Due to the abrupt adoption of remote working as the standard—albeit temporary—work arrangement, many employees will feel the challenges it creates more profoundly. As a counterbalance, you want to develop an employee engagement program to keep your employees satisfied with their work.
A recent Gallup poll found that 32% of respondents felt engaged in their jobs, with the other 50% and 17% stating not engaged or disengaged, respectively.
An engagement program aims to connect your employees with your organization, raising their current engagement feelings with the desired, optimal levels. High employee engagement rates have shown to promote retention, a sense of loyalty, and productivity all at once.
To start, you need to run surveys that uncover the current level of perceived engagements. Ask your employees:
- How do you feel about your current role?
- What would be the one thing that you would like to change about your job?
- How satisfied are you with your work-life balance?
Build your engagement program based on a mix of best practices and solutions to fix the issues found in your surveys. Common best practices include developing point-based reward programs, offering wellness programs, and fostering company-wide networking.
Your program should also take your employee’s feedback and show that your company cares about their emotional and professional well-being. Share this program openly with existing and newly hired employees to build the right expectations from the start.
Buffer’s survey shows that work-life balance is an issue for remote workers. A separate survey done on 1,004 full-time US-based employees found 29% of remote employees said they struggle with work-life balance, while 31% said they have needed to take a day off for their mental health.
Even if your employees could theoretically close their computers at any time, most are responsible people who take their job seriously. For your company, this may sound like great news, but for your employees, this attitude pays a toll on their productivity.
Your company needs to proactively encourage work-life balance by explaining—or forcing, if it’s needed—when your employees should stop working, under what circumstances, and what times they should be available.
The best way to make remote workers happy is to let them define their work hours. Unless they had to face customers at specific time zones—think a customer support agent or a sales rep—most employees can fulfill most, if not all, of their responsibilities at any given time.
Alternatively, you could tell them that they have to be a certain number of hours working at the same time as most work, and let them fill the other work hours as they wish.
Consider sharing productivity techniques that incentivize unplugging from work, like the Pomodoro Technique. They could also use time tracking apps that notify them after they have worked a certain number of hours consecutively.
A study from global staffing firm Robert Half found workers who experience work-life balance are twice as happy, more productive, and show greater loyalty to their employers than those struggling to find balance.
The metrics you use to track your employees’ work efficiency are the foundations on which you base your productivity-enhancing tactics. This is especially important for remote workers who lack any direct feedback mechanisms as location-based office workers use.
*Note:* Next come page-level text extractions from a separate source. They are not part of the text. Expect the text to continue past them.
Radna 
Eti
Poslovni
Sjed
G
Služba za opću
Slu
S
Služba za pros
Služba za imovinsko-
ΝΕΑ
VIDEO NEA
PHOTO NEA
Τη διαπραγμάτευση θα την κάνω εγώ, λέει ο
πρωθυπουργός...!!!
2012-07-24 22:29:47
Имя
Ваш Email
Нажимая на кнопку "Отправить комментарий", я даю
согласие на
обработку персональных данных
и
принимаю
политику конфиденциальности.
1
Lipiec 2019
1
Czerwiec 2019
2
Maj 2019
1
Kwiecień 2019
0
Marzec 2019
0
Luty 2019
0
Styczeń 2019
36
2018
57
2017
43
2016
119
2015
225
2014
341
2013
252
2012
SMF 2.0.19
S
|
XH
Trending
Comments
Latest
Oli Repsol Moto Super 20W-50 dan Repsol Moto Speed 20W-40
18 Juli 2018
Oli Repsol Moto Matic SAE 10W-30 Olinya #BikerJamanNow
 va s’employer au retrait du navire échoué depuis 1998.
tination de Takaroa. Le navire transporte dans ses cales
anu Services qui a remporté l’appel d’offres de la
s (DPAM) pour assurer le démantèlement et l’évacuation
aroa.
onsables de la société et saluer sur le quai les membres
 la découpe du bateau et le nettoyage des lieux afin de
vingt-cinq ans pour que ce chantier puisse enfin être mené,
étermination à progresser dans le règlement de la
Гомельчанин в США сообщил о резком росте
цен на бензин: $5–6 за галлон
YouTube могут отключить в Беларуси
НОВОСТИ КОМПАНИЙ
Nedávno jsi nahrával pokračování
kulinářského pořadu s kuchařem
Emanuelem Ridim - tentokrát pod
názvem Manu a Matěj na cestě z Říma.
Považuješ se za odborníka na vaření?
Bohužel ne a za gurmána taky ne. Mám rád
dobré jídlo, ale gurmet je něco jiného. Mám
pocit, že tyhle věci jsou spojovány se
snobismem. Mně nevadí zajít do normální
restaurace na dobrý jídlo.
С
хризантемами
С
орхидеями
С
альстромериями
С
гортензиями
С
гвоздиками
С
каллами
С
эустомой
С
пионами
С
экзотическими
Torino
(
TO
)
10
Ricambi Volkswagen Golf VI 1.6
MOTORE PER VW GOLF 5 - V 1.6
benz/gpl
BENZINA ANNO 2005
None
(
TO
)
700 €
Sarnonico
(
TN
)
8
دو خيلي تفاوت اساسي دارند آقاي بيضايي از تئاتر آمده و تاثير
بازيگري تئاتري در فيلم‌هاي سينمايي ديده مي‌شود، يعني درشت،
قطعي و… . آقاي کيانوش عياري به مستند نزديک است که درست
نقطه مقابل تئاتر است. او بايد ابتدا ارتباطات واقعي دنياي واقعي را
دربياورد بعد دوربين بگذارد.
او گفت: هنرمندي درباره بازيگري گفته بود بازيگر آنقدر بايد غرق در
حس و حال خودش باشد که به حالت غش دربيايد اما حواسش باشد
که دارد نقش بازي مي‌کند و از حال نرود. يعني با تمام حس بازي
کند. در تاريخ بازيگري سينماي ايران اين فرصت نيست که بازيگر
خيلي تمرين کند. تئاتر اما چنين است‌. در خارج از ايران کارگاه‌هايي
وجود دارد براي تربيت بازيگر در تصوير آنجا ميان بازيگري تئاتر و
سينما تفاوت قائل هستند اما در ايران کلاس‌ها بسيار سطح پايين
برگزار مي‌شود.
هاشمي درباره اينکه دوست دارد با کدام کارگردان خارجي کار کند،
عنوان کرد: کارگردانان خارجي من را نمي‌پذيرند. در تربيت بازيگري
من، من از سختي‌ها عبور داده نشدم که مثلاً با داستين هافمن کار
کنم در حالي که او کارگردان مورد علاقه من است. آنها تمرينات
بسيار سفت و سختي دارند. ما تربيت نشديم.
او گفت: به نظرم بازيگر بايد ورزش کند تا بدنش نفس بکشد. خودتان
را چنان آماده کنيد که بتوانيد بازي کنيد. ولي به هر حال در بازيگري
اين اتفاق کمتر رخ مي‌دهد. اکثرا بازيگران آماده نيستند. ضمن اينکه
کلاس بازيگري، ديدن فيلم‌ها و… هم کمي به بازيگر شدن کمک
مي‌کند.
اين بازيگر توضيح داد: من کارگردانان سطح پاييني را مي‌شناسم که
Employees like receiving feedback as long as it comes from an objective, transparent analysis, and not personal preferences. Your employees can use this feedback to improve their work efficiency, which in turn affects their work satisfaction and engagement.
Take the metrics you defined, as explained earlier in the article, and specify a target your employees should reach. This target could be based on past data, industry benchmarks, or internal discussions between managers and employees.
Define a timeline for checking each employee's metrics—at least, do it quarterly. Also, break down each target into monthly and weekly targets and ask your managers to track their performance.
Analyze how each employee meets their targets and provide relevant feedback from the data. Develop a plan to improve if an employee or team missed their targets, and offer public support when they exceed them.